Today’s upper body workout was a bit of surprise. I
rarely work out on sunday, but today I made an exception.
I had done the elliptical for two miles this morning and was feeling pretty good.
It was still cold out in the City and there was not much to do outside, so I thought why not see if I can do a bit of an upper body workout.
To my surprise, the gym was pretty full on a sunday afternoon, the lifters there are serious which makes for a good environment.
I hit my highs today for both bench press and shoulder press.
For shoulder press, I went up to 110lbs and should probably stay there for a week or so as the last rep was a bit shaky.
For bench press I went up to 180 lbs and for dumbbell rows stayed at 50lbs as well as pull ups with 60lbs of help.
With 2 more sets of push ups I will hit 100 for the day.
For the last few months I have alternated between upper body workouts and lower body workouts and that is going just fine.
I am going to look through my earlier posts to update the lower body and upper body tables going back as far as I can.

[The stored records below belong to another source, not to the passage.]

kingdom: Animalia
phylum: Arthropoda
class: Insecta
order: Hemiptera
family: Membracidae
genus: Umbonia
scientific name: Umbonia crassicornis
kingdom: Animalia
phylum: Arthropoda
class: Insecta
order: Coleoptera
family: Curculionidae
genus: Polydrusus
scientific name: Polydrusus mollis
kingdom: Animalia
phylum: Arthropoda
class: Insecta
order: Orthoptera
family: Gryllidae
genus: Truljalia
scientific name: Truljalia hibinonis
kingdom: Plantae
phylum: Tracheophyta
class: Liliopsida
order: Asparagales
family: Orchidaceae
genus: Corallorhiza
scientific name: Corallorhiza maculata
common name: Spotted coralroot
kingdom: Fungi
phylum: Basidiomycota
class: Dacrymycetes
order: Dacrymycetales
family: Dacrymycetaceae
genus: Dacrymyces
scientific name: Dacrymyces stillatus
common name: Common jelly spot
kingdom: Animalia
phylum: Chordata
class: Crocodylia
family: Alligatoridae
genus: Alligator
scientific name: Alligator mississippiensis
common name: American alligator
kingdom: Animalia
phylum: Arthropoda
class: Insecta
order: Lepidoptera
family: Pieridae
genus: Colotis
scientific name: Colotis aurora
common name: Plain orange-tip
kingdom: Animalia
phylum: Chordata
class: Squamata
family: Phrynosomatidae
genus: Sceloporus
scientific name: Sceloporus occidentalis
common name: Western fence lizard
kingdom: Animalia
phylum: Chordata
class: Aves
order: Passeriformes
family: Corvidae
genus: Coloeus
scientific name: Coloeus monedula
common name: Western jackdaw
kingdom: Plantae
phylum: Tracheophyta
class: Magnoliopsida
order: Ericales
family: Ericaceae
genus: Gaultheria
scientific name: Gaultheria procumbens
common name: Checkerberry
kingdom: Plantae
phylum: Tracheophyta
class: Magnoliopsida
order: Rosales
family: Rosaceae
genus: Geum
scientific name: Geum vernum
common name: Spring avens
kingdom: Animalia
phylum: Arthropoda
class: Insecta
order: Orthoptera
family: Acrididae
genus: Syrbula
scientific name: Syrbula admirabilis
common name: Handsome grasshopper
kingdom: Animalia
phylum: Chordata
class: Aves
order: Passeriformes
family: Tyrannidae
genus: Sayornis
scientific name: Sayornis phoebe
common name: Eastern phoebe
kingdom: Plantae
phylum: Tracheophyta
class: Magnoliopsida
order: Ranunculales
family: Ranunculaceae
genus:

So what is the lesson here for you?
If you are wondering if you can get into shape or get back into shape, the answer is yes, and just take it one day at a time.
Start light, lift consistently and keep adding weight, even if it is only 5 pounds a week.
Imagine if you add five pounds a week for an entire year, that is a total of 260 pounds over the course of a year.
Can you visualize what you would look like if you put 260 pounds on your deadlift or bench press over the course of a year?
Well, let’s find out.
What was your workout for today if any?
Are you a beginner or advanced body builder?
What is your typical upper body workout?
Please share your opinion and knowledge with us all.